Trigger Warning: Short Fictions and Disturbances by Neil Gaiman

Reviewed by Ronnie Alvarado

There are few writers in the modern fantasy canon whose style is as definitive and whose prose is as magically transcendent as Neil Gaiman. For the last two decades, he has been delighting readers with his witty, chilling, and at times downright frightening stories. His latest work, Trigger Warnings: Short Fictions and Disturbances, does not disappoint, as its brims with fantastical tales of varying lengths and plots.

Each piece contained in Trigger Warnings sparkles in its own individual right, but several stand out specifically as truly memorable and haunting. In “The Thing About Cassandra” the reader encounters an unnamed protagonist who upon chatting with an old friend from college, curiously learns that a girlfriend named Cassandra whom he made-up impress people as an adolescent, has an online presence. Several days later, his mother mentions that she met Cassandra by chance at the supermarket.

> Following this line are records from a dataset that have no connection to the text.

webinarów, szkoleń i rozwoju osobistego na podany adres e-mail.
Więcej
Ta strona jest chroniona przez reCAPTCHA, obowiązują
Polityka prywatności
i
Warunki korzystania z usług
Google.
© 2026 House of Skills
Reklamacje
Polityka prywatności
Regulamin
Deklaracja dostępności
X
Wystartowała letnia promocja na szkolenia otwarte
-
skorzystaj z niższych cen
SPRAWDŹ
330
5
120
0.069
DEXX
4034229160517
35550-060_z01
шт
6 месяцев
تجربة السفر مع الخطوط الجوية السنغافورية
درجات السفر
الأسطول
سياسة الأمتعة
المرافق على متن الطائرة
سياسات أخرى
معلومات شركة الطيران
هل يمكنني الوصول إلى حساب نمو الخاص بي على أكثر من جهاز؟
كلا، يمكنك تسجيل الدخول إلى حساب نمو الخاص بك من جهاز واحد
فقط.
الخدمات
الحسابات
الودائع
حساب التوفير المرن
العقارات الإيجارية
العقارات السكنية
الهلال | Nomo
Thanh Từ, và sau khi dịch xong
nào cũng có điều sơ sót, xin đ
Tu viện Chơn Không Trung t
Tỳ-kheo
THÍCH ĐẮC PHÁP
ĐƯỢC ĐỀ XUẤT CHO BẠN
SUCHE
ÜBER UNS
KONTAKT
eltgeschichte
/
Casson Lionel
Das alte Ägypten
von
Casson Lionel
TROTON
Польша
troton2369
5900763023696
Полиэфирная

In the culmination of the story, a meeting between the protagonist and the supposed Cassandra, and here the reader’s expectations of reality and self will be shaken.

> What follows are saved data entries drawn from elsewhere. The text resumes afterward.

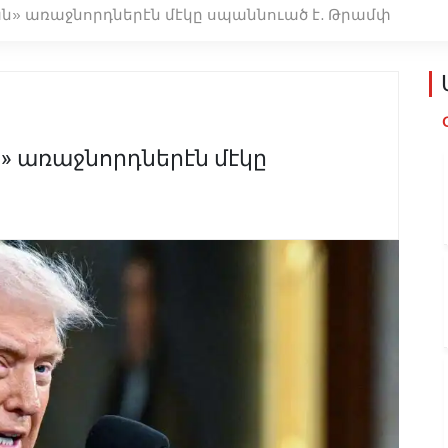
» առաջնորդներէն մէկը սպաննուած է. Թրամփ
 առաջնորդներէն մէկը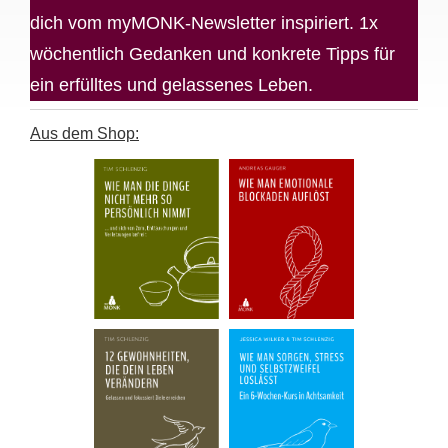
dich vom myMONK-Newsletter inspiriert. 1x
wöchentlich Gedanken und konkrete Tipps für
ein erfülltes und gelassenes Leben.
Aus dem Shop: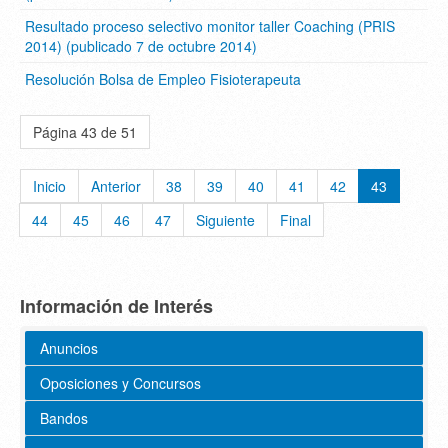
Resultado proceso selectivo monitor taller Coaching (PRIS
2014) (publicado 7 de octubre 2014)
Resolución Bolsa de Empleo Fisioterapeuta
Página 43 de 51
Inicio
Anterior
38
39
40
41
42
43
44
45
46
47
Siguiente
Final
Información de Interés
Anuncios
Oposiciones y Concursos
Bandos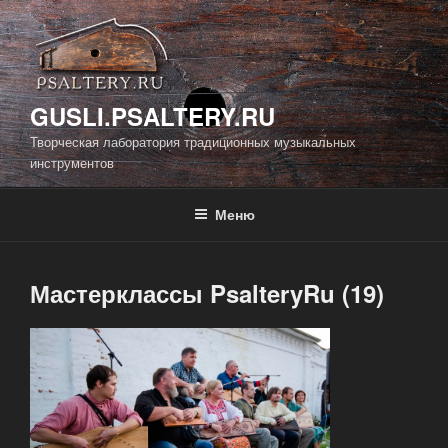
Перейти
к
содержимому
GUSLI.PSALTERY.RU
Творческая лаборатория традиционных музыкальных
инструментов
Меню
Мастерклассы PsalteryRu (19)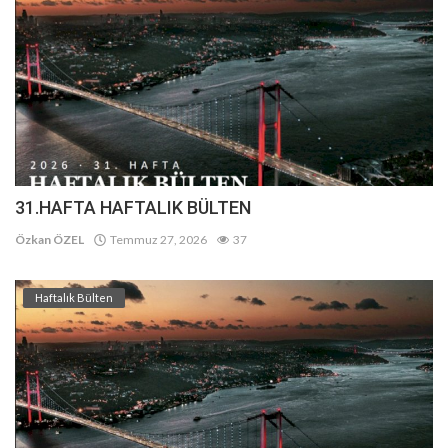
31.HAFTA HAFTALIK BÜLTEN
Özkan ÖZEL
Temmuz 27, 2026
37
Haftalık Bülten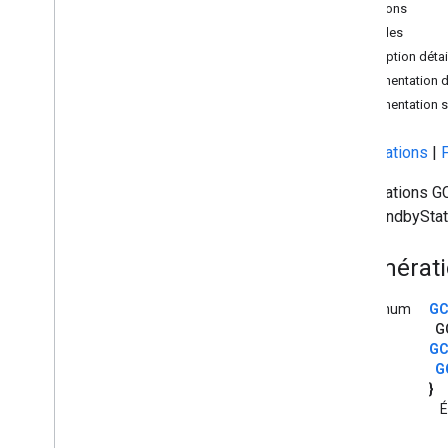
Aperçu
Fonctions
Documentation de référence de l'API
Variables
Fichiers
Description détai
Documentation d
Fichier GCKCast
Context
.
h
Documentation su
Fichier GCKCommon
.
h
Fichier GCKDevice
.
h
Énumérations
|
Fichier GCKError
.
h
énumérations G
Fichier GCKHLSSegment
Format
.
h
GCKStandbyStat
Fichier GCKHLSVideo
Segment
Format
.
h
Fichier GCKlogger
Common
.
h
Énumérati
Fichier GCKMedia
Common
.
h
Fichier GCKMedia
Information
.
h
enum
GC
G
Fichier GCKMedia
Metadata
.
h
GC
Fichier GCKMedia
Queue
Container
G
Metadata
.
h
}
Fichier GCKMedia
Queue
Data
.
h
É
Fichier GCKMedia
Queue
Item
.
h
Fichier GCKMedia
Request
Item
.
h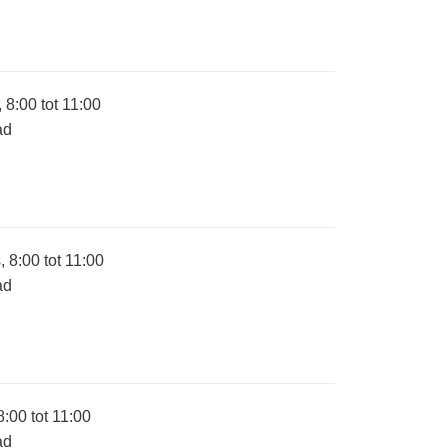
8:00 tot 11:00
ad
8:00 tot 11:00
ad
:00 tot 11:00
ad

Feminists and fairy-tale lovers alike will devour “The Sleeper and the Spindle,” a imaginative re-telling of the timeless stories of “Sleeping Beauty” and “Snow White and the Seven Dwarfs.” In Gaiman’s re-telling, the events of “Snow White” have already taken place, and that titular heroine is a strong queen, who for the sake of her kingdom, undertakes a quest to investigate the mysterious sleeping sickness that has overtaken a nearby kingdom. What she and her fearless dwarves discover is shocking enough to keep readers up at night.

For every mystery lover who ached for another Sherlock Holmes’s mystery, “The Tale of Death and Honey” is a treat. At his brother’s deathbed, the aging Holmes is tasked to solve the greatest mystery of all: how to conquer death. Never the one to decline solving a complex mystery, Holmes spends years at the task and travels across the globe in an effort to solve the immortal riddle. Only the deftest of mystery readers will be able to even guess at the final result.

Rounding out the collection are two dozen additional compelling tales, including: a tribute story to the cult television show Dr. Who, a novella companion to Gaiman’s bestselling American Gods, and several free verse poems. With all of these pieces of great fiction, Trigger Warnings is a definite “must-have” for any Gaiman-devotee or fantasy enthusiast, and a great find for any reader looking to indulge in a collection of brief, but compelling, tales.